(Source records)
----------------------------------------

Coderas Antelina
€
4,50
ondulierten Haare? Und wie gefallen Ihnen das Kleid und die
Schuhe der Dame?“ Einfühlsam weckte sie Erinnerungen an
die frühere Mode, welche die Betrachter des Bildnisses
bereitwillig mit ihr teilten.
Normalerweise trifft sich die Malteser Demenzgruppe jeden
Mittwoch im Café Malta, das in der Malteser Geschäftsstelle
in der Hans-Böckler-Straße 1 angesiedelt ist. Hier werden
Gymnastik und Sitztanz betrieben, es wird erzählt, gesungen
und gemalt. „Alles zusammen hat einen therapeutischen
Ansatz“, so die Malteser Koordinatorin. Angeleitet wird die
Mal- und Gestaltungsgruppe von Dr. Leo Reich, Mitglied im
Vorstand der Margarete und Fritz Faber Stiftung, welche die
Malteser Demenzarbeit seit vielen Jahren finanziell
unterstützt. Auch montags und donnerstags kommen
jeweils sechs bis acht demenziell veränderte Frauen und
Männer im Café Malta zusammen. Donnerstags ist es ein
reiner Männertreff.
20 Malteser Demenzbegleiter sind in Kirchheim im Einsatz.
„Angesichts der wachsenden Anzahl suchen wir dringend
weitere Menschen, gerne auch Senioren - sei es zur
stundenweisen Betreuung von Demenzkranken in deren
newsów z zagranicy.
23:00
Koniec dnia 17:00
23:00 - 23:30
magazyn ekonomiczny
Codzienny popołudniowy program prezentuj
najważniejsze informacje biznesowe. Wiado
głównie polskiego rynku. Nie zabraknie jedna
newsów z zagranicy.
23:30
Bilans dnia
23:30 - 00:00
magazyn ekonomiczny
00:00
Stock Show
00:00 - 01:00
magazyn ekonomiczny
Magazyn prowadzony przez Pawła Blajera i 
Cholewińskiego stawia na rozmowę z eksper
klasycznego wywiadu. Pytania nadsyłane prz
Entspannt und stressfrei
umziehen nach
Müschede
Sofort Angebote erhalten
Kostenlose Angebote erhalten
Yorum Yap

----------------------------------------

YOUR INSTRUCTIONS » Exactly as written, transcribe each line of the data.

WRITTEN RESPONSE »
Coderas Antelina
€
4,50
ondulierten Haare? Und wie gefallen Ihnen das Kleid und die
Schuhe der Dame?“ Einfühlsam weckte sie Erinnerungen an
die frühere Mode, welche die Betrachter des Bildnisses
bereitwillig mit ihr teilten.
Normalerweise trifft sich die Malteser Demenzgruppe jeden
Mittwoch im Café Malta, das in der Malteser Geschäftsstelle
in der Hans-Böckler-Straße 1 angesiedelt ist. Hier werden
Gymnastik und Sitztanz betrieben, es wird erzählt, gesungen
und gemalt. „Alles zusammen hat einen therapeutischen
Ansatz“, so die Malteser Koordinatorin. Angeleitet wird die
Mal- und Gestaltungsgruppe von Dr. Leo Reich, Mitglied im
Vorstand der Margarete und Fritz Faber Stiftung, welche die
Malteser Demenzarbeit seit vielen Jahren finanziell
unterstützt. Auch montags und donnerstags kommen
jeweils sechs bis acht demenziell veränderte Frauen und
Männer im Café Malta zusammen. Donnerstags ist es ein
reiner Männertreff.
20 Malteser Demenzbegleiter sind in Kirchheim im Einsatz.
„Angesichts der wachsenden Anzahl suchen wir dringend
weitere Menschen, gerne auch Senioren - sei es zur
stundenweisen Betreuung von Demenzkranken in deren
newsów z zagranicy.
23:00
Koniec dnia 17:00
23:00 - 23:30
magazyn ekonomiczny
Codzienny popołudniowy program prezentuj
najważniejsze informacje biznesowe. Wiado
głównie polskiego rynku. Nie zabraknie jedna
newsów z zagranicy.
23:30
Bilans dnia
23:30 - 00:00
magazyn ekonomiczny
00:00
Stock Show
00:00 - 01:00
magazyn ekonomiczny
Magazyn prowadzony przez Pawła Blajera i 
Cholewińskiego stawia na rozmowę z eksper
klasycznego wywiadu. Pytania nadsyłane prz
Entspannt und stressfrei
umziehen nach
Müschede
Sofort Angebote erhalten
Kostenlose Angebote erhalten
Yorum Yap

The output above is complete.